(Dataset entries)
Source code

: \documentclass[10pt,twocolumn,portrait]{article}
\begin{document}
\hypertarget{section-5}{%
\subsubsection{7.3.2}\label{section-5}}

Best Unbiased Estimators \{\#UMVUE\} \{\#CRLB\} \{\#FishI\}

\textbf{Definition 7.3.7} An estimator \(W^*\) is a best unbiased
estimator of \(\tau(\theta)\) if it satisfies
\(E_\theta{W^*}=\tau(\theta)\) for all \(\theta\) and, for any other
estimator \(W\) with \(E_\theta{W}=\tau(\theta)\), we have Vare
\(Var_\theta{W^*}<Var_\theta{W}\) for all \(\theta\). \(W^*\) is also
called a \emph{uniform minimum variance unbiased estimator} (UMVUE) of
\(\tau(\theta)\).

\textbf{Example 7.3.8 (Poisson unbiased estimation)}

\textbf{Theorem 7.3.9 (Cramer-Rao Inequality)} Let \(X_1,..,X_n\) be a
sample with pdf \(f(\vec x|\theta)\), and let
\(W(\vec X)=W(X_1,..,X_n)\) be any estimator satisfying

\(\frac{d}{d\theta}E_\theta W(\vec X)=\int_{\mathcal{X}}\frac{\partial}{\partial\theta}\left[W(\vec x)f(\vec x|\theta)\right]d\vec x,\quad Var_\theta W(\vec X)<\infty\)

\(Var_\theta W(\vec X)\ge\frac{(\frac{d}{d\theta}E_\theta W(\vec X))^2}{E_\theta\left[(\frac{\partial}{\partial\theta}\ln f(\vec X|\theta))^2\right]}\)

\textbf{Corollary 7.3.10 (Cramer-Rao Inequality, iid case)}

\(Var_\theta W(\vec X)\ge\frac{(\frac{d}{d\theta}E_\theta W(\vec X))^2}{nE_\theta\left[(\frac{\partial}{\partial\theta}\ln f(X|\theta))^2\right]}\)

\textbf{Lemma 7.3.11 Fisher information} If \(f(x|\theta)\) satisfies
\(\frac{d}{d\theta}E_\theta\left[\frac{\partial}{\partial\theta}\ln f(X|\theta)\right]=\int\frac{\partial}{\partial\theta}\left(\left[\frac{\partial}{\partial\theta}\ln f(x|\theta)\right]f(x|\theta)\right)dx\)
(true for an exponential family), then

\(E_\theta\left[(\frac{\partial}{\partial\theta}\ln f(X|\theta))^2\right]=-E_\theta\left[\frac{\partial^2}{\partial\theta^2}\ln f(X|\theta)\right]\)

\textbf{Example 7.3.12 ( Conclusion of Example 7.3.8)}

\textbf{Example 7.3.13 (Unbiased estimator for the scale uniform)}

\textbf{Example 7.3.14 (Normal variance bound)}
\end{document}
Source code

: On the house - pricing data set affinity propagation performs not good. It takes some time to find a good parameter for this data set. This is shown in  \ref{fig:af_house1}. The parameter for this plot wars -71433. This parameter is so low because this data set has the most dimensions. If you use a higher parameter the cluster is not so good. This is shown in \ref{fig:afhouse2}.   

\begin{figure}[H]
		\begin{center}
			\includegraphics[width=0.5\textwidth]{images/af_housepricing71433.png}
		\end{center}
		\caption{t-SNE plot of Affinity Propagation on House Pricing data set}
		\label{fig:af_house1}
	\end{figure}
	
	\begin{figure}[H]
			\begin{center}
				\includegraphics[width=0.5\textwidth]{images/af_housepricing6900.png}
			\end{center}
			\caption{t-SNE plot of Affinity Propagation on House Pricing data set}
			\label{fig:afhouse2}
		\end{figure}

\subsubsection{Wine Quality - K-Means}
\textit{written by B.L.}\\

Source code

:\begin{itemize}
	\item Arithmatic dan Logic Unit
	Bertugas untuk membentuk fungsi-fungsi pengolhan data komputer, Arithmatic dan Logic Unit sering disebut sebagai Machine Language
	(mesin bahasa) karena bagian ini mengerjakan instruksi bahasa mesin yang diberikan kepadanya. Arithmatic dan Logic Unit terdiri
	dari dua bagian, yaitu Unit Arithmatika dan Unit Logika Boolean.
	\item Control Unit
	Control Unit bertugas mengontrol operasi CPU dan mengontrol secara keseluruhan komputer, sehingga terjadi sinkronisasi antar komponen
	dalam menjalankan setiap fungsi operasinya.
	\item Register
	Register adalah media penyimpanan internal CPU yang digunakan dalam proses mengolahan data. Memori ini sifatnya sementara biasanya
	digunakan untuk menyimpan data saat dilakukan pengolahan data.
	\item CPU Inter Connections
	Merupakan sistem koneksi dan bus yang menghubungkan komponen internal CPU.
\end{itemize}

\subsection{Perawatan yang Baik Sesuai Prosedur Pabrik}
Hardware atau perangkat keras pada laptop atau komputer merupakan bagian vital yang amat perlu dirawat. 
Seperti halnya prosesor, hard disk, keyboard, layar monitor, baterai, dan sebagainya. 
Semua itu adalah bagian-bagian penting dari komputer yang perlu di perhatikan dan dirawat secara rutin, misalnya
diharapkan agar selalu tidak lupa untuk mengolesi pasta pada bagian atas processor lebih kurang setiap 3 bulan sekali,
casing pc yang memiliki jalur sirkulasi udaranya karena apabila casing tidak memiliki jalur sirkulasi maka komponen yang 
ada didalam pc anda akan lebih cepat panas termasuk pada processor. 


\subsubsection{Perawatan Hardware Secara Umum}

What is being asked — Restate the entries above word for word.

Answer area —
Source code

: \documentclass[10pt,twocolumn,portrait]{article}
\begin{document}
\hypertarget{section-5}{%
\subsubsection{7.3.2}\label{section-5}}

Best Unbiased Estimators \{\#UMVUE\} \{\#CRLB\} \{\#FishI\}

\textbf{Definition 7.3.7} An estimator \(W^*\) is a best unbiased
estimator of \(\tau(\theta)\) if it satisfies
\(E_\theta{W^*}=\tau(\theta)\) for all \(\theta\) and, for any other
estimator \(W\) with \(E_\theta{W}=\tau(\theta)\), we have Vare
\(Var_\theta{W^*}<Var_\theta{W}\) for all \(\theta\). \(W^*\) is also
called a \emph{uniform minimum variance unbiased estimator} (UMVUE) of
\(\tau(\theta)\).

\textbf{Example 7.3.8 (Poisson unbiased estimation)}

\textbf{Theorem 7.3.9 (Cramer-Rao Inequality)} Let \(X_1,..,X_n\) be a
sample with pdf \(f(\vec x|\theta)\), and let
\(W(\vec X)=W(X_1,..,X_n)\) be any estimator satisfying

\(\frac{d}{d\theta}E_\theta W(\vec X)=\int_{\mathcal{X}}\frac{\partial}{\partial\theta}\left[W(\vec x)f(\vec x|\theta)\right]d\vec x,\quad Var_\theta W(\vec X)<\infty\)

\(Var_\theta W(\vec X)\ge\frac{(\frac{d}{d\theta}E_\theta W(\vec X))^2}{E_\theta\left[(\frac{\partial}{\partial\theta}\ln f(\vec X|\theta))^2\right]}\)

\textbf{Corollary 7.3.10 (Cramer-Rao Inequality, iid case)}

\(Var_\theta W(\vec X)\ge\frac{(\frac{d}{d\theta}E_\theta W(\vec X))^2}{nE_\theta\left[(\frac{\partial}{\partial\theta}\ln f(X|\theta))^2\right]}\)

\textbf{Lemma 7.3.11 Fisher information} If \(f(x|\theta)\) satisfies
\(\frac{d}{d\theta}E_\theta\left[\frac{\partial}{\partial\theta}\ln f(X|\theta)\right]=\int\frac{\partial}{\partial\theta}\left(\left[\frac{\partial}{\partial\theta}\ln f(x|\theta)\right]f(x|\theta)\right)dx\)
(true for an exponential family), then

\(E_\theta\left[(\frac{\partial}{\partial\theta}\ln f(X|\theta))^2\right]=-E_\theta\left[\frac{\partial^2}{\partial\theta^2}\ln f(X|\theta)\right]\)

\textbf{Example 7.3.12 ( Conclusion of Example 7.3.8)}

\textbf{Example 7.3.13 (Unbiased estimator for the scale uniform)}

\textbf{Example 7.3.14 (Normal variance bound)}
\end{document}
Source code

: On the house - pricing data set affinity propagation performs not good. It takes some time to find a good parameter for this data set. This is shown in  \ref{fig:af_house1}. The parameter for this plot wars -71433. This parameter is so low because this data set has the most dimensions. If you use a higher parameter the cluster is not so good. This is shown in \ref{fig:afhouse2}.   

\begin{figure}[H]
		\begin{center}
			\includegraphics[width=0.5\textwidth]{images/af_housepricing71433.png}
		\end{center}
		\caption{t-SNE plot of Affinity Propagation on House Pricing data set}
		\label{fig:af_house1}
	\end{figure}
	
	\begin{figure}[H]
			\begin{center}
				\includegraphics[width=0.5\textwidth]{images/af_housepricing6900.png}
			\end{center}
			\caption{t-SNE plot of Affinity Propagation on House Pricing data set}
			\label{fig:afhouse2}
		\end{figure}

\subsubsection{Wine Quality - K-Means}
\textit{written by B.L.}\\

Source code

:\begin{itemize}
	\item Arithmatic dan Logic Unit
	Bertugas untuk membentuk fungsi-fungsi pengolhan data komputer, Arithmatic dan Logic Unit sering disebut sebagai Machine Language
	(mesin bahasa) karena bagian ini mengerjakan instruksi bahasa mesin yang diberikan kepadanya. Arithmatic dan Logic Unit terdiri
	dari dua bagian, yaitu Unit Arithmatika dan Unit Logika Boolean.
	\item Control Unit
	Control Unit bertugas mengontrol operasi CPU dan mengontrol secara keseluruhan komputer, sehingga terjadi sinkronisasi antar komponen
	dalam menjalankan setiap fungsi operasinya.
	\item Register
	Register adalah media penyimpanan internal CPU yang digunakan dalam proses mengolahan data. Memori ini sifatnya sementara biasanya
	digunakan untuk menyimpan data saat dilakukan pengolahan data.
	\item CPU Inter Connections
	Merupakan sistem koneksi dan bus yang menghubungkan komponen internal CPU.
\end{itemize}

\subsection{Perawatan yang Baik Sesuai Prosedur Pabrik}
Hardware atau perangkat keras pada laptop atau komputer merupakan bagian vital yang amat perlu dirawat. 
Seperti halnya prosesor, hard disk, keyboard, layar monitor, baterai, dan sebagainya. 
Semua itu adalah bagian-bagian penting dari komputer yang perlu di perhatikan dan dirawat secara rutin, misalnya
diharapkan agar selalu tidak lupa untuk mengolesi pasta pada bagian atas processor lebih kurang setiap 3 bulan sekali,
casing pc yang memiliki jalur sirkulasi udaranya karena apabila casing tidak memiliki jalur sirkulasi maka komponen yang 
ada didalam pc anda akan lebih cepat panas termasuk pada processor. 


\subsubsection{Perawatan Hardware Secara Umum}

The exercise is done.